L'article 4 de la directive « oiseaux » Les dispositions de l'article 4, paragraphes 1, 2 et 4, de la directive 79/409/CEE sont les suivantes : « 1. Les espèces mentionnées à l'annexe I font l'objet de mesures de conservation spéciale concernant leur habitat, afin d'assurer leur survie et leur reproduction dans leur aire de distribution. « A cet égard, il est tenu compte: « a) des espèces menacées de disparition; « b) des espèces vulnérables à certaines modifications de leurs habitats; « c) des espèces considérées comme rares parce que leurs populations sont faibles ou que leur répartition locale est restreinte; « d) d'autres espèces nécessitant une attention particulière en raison de la spécificité de leur habitat. « Il sera tenu compte, pour procéder aux évaluations, des tendances et des variations des niveaux de population. « Les Etats membres classent notamment en zones de protection spéciale les territoires les plus appropriés en nombre et en superficie à la conservation de ces dernières dans la zone géographique maritime et terrestre d'application de la présente directive. « 2. Les Etats membres prennent des mesures similaires à l'égard des espèces migratrices non visées à l'annexe I dont la venue est régulière, compte tenu des besoins de protection dans la zone géographique maritime et terrestre d'application de la présente directive en ce qui concerne leurs aires de reproduction, de mue et d'hivernage et les zones de relais dans leur aire de migration. À cette fin, les Etats membres attachent une importance particulière à la protection des zones humides et tout particulièrement de celles d'importance internationale. [...] « 4. Les Etats membres prennent les mesures appropriées pour éviter dans les zones de protection visées aux paragraphes 1 et 2 la pollution ou la détérioration des habitats ainsi que les perturbations touchant les oiseaux, pour autant qu'elles aient un effet significatif eu égard aux objectifs du présent article.
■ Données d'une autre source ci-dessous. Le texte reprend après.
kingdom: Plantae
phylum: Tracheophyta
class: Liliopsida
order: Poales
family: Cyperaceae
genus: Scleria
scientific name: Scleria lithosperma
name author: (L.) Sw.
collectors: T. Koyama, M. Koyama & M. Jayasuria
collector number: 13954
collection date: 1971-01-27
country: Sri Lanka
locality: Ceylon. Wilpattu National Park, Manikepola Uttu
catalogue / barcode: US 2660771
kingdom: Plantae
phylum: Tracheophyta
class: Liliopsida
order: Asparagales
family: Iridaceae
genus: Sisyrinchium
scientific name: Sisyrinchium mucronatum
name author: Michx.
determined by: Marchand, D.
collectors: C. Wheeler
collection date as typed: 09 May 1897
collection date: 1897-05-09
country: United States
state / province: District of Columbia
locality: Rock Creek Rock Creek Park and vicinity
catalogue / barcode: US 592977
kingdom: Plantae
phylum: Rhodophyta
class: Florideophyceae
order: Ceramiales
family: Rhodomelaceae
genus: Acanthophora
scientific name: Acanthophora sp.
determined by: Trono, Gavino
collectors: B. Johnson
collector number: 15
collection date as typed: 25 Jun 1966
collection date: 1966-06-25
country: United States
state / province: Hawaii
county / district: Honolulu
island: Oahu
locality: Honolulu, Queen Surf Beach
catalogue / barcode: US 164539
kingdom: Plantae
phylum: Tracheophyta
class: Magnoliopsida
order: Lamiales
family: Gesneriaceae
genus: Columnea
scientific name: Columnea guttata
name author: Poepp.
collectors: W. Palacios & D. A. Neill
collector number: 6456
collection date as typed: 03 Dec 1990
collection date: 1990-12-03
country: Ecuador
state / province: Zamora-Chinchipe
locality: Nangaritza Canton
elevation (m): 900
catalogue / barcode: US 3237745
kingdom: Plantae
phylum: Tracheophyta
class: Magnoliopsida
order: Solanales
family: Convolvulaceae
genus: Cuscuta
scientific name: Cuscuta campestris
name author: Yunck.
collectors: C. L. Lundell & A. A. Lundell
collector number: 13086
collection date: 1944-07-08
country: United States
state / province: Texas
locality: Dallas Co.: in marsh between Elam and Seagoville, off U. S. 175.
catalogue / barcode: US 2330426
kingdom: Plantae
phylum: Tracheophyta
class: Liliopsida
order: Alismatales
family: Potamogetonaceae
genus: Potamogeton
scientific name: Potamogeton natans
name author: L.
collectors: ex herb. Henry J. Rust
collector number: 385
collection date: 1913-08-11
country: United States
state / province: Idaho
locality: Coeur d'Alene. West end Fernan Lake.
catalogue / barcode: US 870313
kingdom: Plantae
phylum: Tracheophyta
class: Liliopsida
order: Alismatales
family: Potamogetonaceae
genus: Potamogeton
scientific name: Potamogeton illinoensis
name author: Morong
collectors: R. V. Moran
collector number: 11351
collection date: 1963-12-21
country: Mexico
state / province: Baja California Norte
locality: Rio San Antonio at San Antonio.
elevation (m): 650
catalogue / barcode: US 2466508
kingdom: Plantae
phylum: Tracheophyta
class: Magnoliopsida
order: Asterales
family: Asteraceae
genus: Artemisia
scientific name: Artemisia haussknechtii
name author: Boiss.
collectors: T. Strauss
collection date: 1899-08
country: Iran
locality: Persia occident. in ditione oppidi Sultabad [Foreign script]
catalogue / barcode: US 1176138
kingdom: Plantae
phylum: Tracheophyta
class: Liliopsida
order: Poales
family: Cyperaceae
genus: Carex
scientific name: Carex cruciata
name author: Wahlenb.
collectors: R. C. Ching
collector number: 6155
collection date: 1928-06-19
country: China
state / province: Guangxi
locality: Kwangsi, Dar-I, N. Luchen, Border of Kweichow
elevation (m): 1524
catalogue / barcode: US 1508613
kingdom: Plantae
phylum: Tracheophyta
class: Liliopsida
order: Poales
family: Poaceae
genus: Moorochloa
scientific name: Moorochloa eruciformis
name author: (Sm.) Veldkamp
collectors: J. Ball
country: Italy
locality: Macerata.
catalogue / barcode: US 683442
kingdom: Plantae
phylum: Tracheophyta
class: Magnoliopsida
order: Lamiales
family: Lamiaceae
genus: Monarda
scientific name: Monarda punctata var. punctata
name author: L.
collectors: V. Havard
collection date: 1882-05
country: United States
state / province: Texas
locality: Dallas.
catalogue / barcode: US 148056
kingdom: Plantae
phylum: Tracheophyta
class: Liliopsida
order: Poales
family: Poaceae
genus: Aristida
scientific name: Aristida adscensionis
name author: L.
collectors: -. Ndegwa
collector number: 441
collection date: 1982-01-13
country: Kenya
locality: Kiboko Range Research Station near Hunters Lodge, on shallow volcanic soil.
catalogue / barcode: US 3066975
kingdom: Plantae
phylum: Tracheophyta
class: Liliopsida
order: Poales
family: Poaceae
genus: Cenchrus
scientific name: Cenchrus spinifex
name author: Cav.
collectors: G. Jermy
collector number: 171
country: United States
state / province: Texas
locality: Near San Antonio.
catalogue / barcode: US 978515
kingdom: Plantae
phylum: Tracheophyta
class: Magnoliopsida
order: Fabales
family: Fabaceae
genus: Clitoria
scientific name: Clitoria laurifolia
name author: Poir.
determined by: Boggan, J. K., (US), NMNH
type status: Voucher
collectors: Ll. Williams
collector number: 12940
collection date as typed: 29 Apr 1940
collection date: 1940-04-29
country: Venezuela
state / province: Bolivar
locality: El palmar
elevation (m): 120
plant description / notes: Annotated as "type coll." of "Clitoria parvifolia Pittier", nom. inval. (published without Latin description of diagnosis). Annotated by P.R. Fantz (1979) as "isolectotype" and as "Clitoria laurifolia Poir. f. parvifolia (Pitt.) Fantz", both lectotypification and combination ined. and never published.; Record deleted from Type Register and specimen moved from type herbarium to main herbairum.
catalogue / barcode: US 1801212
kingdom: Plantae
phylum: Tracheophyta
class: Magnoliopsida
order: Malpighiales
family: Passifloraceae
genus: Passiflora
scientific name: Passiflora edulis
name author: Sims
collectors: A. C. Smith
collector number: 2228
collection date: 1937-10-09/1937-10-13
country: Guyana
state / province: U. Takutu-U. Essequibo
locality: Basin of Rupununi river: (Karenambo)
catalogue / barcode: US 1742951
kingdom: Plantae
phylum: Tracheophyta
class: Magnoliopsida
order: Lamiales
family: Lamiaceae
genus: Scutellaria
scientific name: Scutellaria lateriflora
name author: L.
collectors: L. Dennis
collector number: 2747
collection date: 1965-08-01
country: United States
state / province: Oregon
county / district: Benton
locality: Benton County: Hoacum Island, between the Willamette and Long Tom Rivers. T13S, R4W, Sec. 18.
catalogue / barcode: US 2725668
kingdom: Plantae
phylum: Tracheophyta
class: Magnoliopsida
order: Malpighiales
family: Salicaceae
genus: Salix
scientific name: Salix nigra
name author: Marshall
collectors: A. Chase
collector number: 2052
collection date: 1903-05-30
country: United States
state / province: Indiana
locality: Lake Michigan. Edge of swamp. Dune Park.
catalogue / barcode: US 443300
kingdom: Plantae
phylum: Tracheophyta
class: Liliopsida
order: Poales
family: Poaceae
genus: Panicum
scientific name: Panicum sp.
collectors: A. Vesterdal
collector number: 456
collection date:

En dehors de ces zones de protection, les Etats membres s'efforcent également d'éviter la pollution ou la détérioration des habitats ». |
De nombreux échanges, relatés de manière précise dans le tableau figurant à l'annexe n° 2 au présent rapport, ont eu lieu entre la Commission et les autorités françaises à compter de ses arrêts, débouchant finalement sur l'envoi de lettres de mise en demeure puis, le 9 juillet 2004, d'avis motivés au titre de ces deux affaires.
Un compromis a été trouvé entre la Commission et la France, celle-ci prenant l'engagement d'achever, avant le 30 avril 2006, la désignation des sites au titre des directives « oiseaux » et « habitats ».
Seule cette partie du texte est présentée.